Exactly!!! can i get that proof or its details... i mean any link???
let 'a' and 'b' be two elements of Zm, show that it is closed in +, ie, \( (a+b) \mod b \in Z_m \)
addition operation is associative, and find the identity element of Zm
Edit:: \[ (a+b) \mod m \in Z_m \]
this is always true becuse \( (a+b) \mod m = c < m, c \in Z\m \)
What i have written below is correct right?? or should there be any change????? Definitions: Let Zm be the set of non negative integers less than m: {0,1, ., m−1} The operation +m is defined as a +m b = (a + b) mod m. This is addition modulo m. The operation ∙m is defined as a ∙m b = (a + b) mod m. This is multiplication modulo m. Using these operations is said to be doing arithmetic modulo m. Example: Find 7 +11 9 and 7 ·11 9. Solution: Using the definitions above: – 7 +11 9 = (7 + 9) mod11 = 16 mod11 = 5 – 7 ·11 9 = (7 ∙ 9) mod11 = 63 mod 11 = 8
huh!! what exactly is the question?
I wanna define it with examples!
aren't those two different distinct groups?
u mean the addition modulo and the other???
yep!! just this one .. (Zm,+), this is a group.
Thats it...what is confusing u??
you are mixing two things ... doing both of them at same time.
where did i mix them?? i have defined Zm,then defined addition and multiplication modulo and have given example 4 each...
let's work out one at each ... we do with (Zm,+) first.
ohhh... u mean i have not seperately done it..ryt??? ok got it.... i have jst given it together for my ease....
but why do you want to give example?
definition with example is most expected... so that one can easily understand it....
choose m=10, or 5 for sake of ease. then {0,1,2,3,4} are the elements of group!! show that it remains closed, and is associative and has identity '0', and has inverse.

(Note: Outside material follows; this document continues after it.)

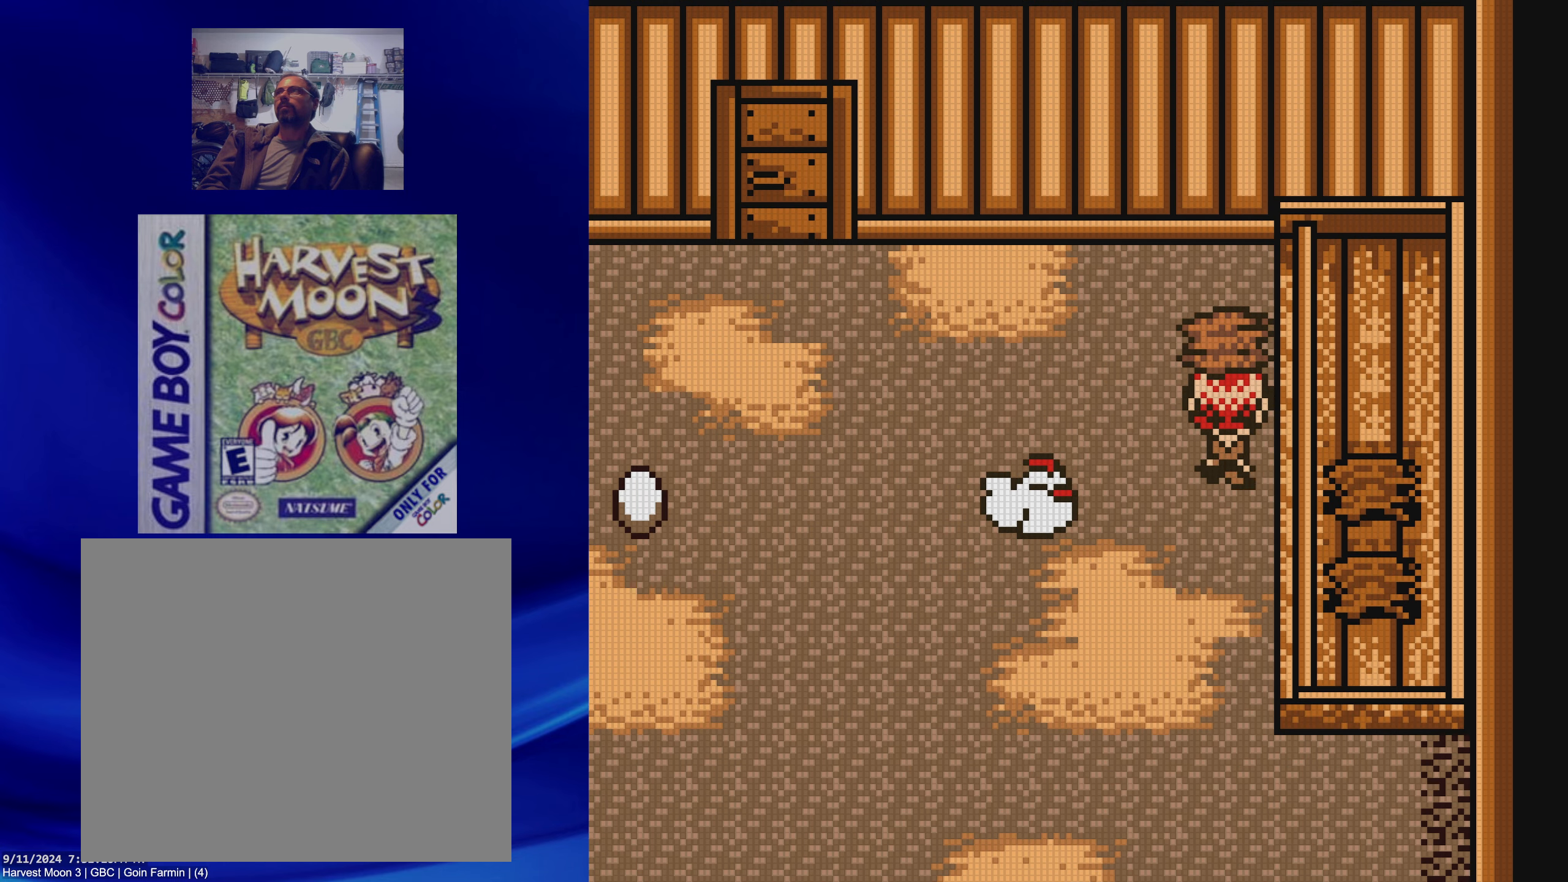
{"dt_ms": 500, "buttons": [], "events": [[150, "DPAD_RIGHT", "down"], [167, "DPAD_UP", "up"], [267, "A", "down"], [333, "DPAD_RIGHT", "up"], [433, "A", "up"]]}
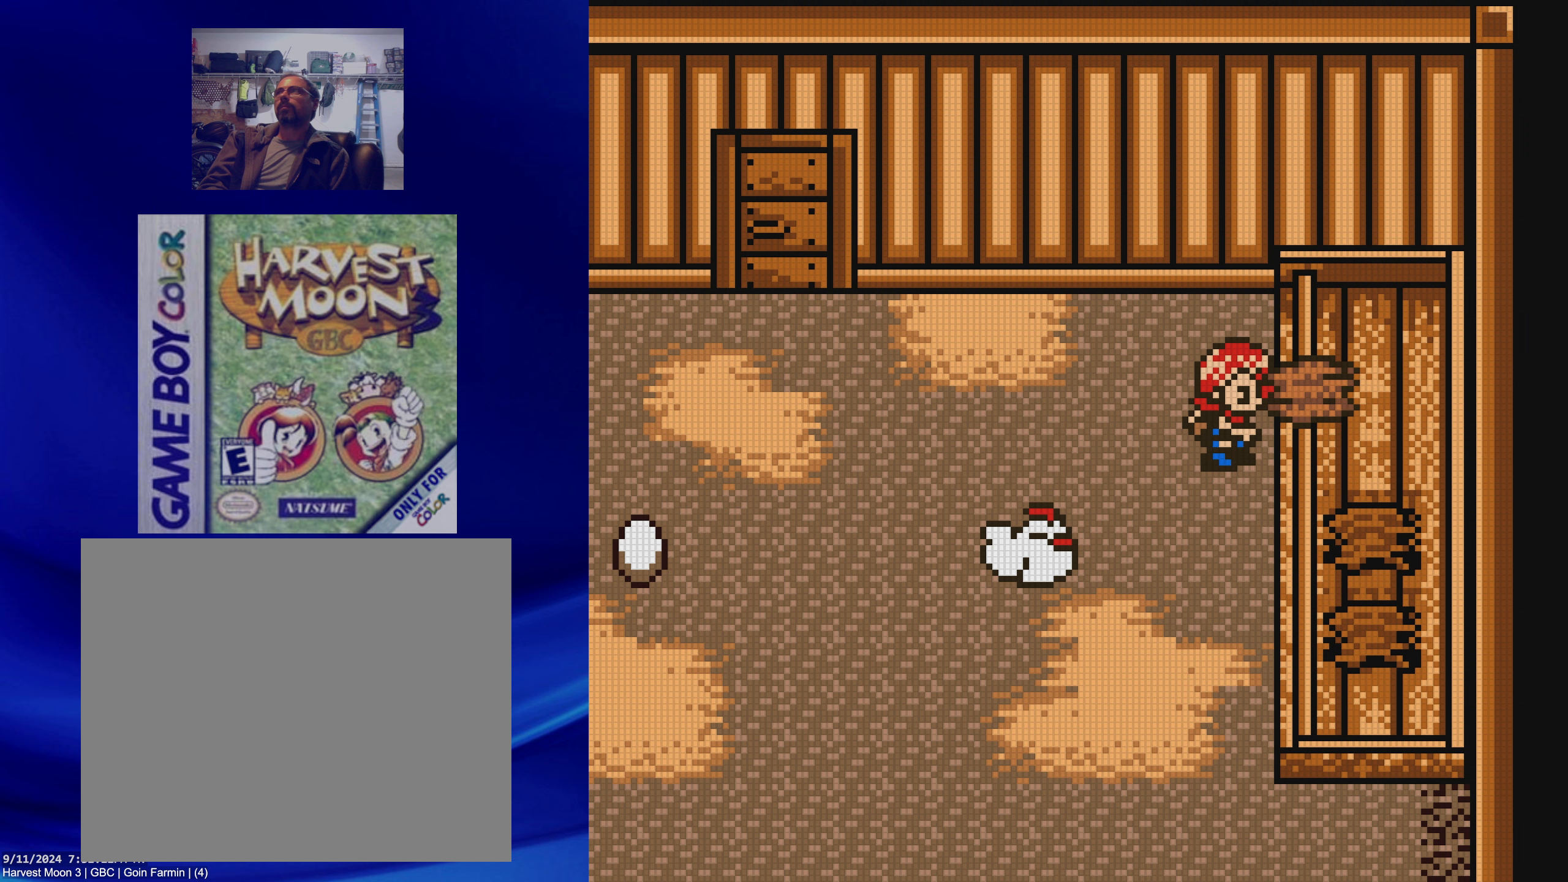
{"dt_ms": 500, "buttons": ["B", "DPAD_DOWN"], "events": [[67, "DPAD_DOWN", "down"], [117, "B", "down"]]}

then is my answer wrong????
no i don't think so ... you put stuff in one place, and it hurt my eyes.
is it ok now??? Let Zm be the set of nonnegative integers less than m: {0,1, ., m−1} 1)The operation +m is defined as a +m b = (a + b) mod m. This is addition modulo m.(Zm,+) Example: Find 7 +11 9 Solution: Using the definitions above: 7 +11 9 = (7 + 9) mod11 = 16 mod11 = 5 2)The operation ∙m is defined as a ∙m b = (a + b) mod m. This is multiplication modulo m. Example: Find 7 ·11 9. Solution: Using the definitions above: 7 ·11 9 = (7 ∙ 9) mod11 = 63 mod 11 = 8
sorry ... i was busy!!
if possible make some alterations and input the needed stuffs... and edit my answer...pls:)
okay .. you showed that it is closed. you need to test for these http://en.wikipedia.org/wiki/Group_(mathematics)#Definition
shud i show associativity,identity element and inverse element????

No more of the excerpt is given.